Whatever amount of data you retain after the event is minute when compared to all the content that you missed. Of all the data you received from the many available sources of information, most of it was lost simply because you were receiving it in a careless, relaxed way. Bringing back this example
to the domain of data analysis, one can ask: given the effort put in obtaining and storing business-related data, shouldn’t all of its contents be used?
To release all the potential of any data stream, the pipelines that deal with such data must be carefully organized. After receiving and storing the data, the next two steps in the pipeline are data preparation and data exploration. In the data exploration step, it is important to look into all the details of the data. In that sense, the success of data exploration is supported by the quality of the data preparation. If the data preparation process is efficient and transparent, all the energies that are necessary to explore the data will be used and won’t be dispersed with anything else.
Unicage provides the ideal tools to make the the data preparation stage a maintainable and transparent process, that can be easily understood and adapted.
All the tools provided by Unicage are brought together in scripts which are applied to data files. The scripts are lists of elementary operations that should be applied to the files in order to transform their content.
Suppose the first 5 files of the originalFILE.csv are:
0001 ,20201220 ,0921 , azsw ,24 , SW
0005 ,20201222 ,1916 , dfgv ,99 ,N
0007 ,20201217 ,1243 , fasd ,05 , SE
0083 ,20201215 ,2311 , dkjg ,76 , NW
0932 ,20201228 ,1451 , cjkd ,73 ,W
If we want to isolate the data in the first two columns, and interpret the second column as a date, one can use Unicage commands to write the following script:
fromcsv originalFILE . csv |
self 1 2 |
dayslash --input yyyymmdd -- output dd -mm - yyyy 2 |
tocsv > newFILE . csv
This script is no more difficult to read than a list of sequencial tasks. The script analyzes the file, line by line, and performs all the filters and transformations that are needed. The final result is the file newFILE.csv, which looks like:
0001 ,20 -12 -2020
0005 ,22 -12 -2020
0007 ,17 -12 -2020
0083 ,15 -12 -2020
0932 ,28 -12 -2020
By orchestrating the data preparation process using scripts of Unicage commands, the whole pipeline is made transparent: it can be readily communicated, easily edited and intuitively escalated. In fact, a script written once to prepare data in a given file, can be used an arbitrary number of times to an arbitrary number of similar files, without extra effort.
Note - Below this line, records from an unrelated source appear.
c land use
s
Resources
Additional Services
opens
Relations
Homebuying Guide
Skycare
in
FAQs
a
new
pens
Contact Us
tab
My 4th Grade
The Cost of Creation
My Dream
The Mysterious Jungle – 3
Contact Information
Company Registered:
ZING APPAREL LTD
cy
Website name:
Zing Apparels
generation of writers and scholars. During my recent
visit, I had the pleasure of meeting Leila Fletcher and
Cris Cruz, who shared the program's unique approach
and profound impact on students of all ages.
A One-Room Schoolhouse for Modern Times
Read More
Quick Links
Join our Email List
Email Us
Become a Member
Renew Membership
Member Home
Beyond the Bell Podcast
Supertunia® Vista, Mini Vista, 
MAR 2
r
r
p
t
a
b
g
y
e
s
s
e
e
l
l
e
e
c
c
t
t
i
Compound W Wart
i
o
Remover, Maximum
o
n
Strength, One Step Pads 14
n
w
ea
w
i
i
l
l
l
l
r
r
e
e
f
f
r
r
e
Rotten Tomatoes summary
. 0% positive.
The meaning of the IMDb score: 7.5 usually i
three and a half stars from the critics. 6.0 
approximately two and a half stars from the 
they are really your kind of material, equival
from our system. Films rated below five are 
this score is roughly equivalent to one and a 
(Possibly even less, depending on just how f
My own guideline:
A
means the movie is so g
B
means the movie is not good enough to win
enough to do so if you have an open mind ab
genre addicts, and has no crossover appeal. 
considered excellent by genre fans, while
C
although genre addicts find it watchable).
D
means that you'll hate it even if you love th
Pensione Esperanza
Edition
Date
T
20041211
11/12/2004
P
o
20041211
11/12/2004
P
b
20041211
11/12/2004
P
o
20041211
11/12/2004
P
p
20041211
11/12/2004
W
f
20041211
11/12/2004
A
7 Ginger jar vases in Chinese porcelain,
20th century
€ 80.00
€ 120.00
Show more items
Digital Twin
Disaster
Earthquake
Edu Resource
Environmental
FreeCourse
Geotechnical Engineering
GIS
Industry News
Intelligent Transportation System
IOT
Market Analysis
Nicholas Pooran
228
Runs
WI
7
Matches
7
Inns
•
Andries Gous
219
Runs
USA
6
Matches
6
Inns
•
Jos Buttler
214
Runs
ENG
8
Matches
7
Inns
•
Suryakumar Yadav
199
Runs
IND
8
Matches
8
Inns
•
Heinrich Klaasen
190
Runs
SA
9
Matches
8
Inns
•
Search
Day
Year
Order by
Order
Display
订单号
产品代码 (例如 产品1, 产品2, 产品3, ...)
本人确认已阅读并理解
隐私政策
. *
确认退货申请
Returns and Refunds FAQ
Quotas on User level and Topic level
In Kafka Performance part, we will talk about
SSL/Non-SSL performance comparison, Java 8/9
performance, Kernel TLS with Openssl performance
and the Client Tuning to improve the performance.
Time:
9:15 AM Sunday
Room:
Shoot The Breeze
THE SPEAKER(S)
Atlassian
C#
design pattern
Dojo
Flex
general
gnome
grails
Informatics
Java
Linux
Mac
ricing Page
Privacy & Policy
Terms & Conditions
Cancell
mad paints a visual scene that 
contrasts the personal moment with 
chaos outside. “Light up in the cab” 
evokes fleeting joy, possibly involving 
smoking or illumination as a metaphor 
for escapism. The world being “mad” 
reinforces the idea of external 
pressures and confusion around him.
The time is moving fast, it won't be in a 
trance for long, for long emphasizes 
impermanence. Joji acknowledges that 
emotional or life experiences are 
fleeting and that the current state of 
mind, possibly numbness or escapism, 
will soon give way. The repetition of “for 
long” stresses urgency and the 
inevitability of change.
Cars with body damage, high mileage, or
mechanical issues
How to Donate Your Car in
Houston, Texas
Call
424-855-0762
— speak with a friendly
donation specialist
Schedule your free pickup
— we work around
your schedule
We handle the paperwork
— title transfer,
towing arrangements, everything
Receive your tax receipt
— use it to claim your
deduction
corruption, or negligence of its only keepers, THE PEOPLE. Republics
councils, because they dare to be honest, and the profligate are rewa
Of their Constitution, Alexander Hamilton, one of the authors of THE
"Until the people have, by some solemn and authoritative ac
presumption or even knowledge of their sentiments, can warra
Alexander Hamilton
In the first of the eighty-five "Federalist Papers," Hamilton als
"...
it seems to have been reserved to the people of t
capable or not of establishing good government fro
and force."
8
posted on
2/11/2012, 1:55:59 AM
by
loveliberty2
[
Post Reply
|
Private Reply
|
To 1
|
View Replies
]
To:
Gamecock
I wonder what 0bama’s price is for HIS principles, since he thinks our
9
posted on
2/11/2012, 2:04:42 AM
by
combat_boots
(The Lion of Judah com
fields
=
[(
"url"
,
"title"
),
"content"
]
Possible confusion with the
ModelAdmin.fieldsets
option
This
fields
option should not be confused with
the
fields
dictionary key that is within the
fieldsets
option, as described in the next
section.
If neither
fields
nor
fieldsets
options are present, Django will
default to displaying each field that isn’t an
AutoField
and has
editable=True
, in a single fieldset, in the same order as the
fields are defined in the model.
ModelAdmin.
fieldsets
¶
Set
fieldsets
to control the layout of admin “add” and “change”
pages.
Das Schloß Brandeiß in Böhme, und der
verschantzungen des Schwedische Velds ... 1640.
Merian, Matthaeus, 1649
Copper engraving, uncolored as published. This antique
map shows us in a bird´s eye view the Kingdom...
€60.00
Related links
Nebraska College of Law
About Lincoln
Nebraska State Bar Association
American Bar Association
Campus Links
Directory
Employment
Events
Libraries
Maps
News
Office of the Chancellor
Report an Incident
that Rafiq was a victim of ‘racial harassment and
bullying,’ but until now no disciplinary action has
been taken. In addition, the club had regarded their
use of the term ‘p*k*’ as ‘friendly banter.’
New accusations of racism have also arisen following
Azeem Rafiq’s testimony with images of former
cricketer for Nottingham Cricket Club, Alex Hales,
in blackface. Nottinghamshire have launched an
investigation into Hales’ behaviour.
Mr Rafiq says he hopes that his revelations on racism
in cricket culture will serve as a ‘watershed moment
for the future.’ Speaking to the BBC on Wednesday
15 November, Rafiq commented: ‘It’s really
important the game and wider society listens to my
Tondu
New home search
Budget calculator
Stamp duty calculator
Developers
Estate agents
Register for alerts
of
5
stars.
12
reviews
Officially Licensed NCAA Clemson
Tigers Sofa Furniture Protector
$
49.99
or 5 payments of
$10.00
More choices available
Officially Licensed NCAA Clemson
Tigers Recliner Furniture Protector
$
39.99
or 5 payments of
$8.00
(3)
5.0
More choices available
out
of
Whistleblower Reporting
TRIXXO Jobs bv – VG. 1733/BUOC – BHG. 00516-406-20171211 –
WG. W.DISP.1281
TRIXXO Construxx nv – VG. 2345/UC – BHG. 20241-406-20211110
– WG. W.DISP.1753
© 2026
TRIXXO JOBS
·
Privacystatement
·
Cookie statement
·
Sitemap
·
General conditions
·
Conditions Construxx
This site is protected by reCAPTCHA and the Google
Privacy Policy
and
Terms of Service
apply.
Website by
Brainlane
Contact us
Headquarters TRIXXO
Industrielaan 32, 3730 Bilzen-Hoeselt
A script is written once and used infinitely.
The process of data preparation using the Unicage method is as simple as it can possibly get. All the necessary steps are organized in easy-to-understand scripts that can be applied directly to data file without any intermediary software. The resources used are totally devoted to the data preparation, which frees up memory space for the analysis and visualization tools to operate in the cleaned (or prepared) data. Only by optimizing all the steps in a data
pipeline, can its full informative potential be released.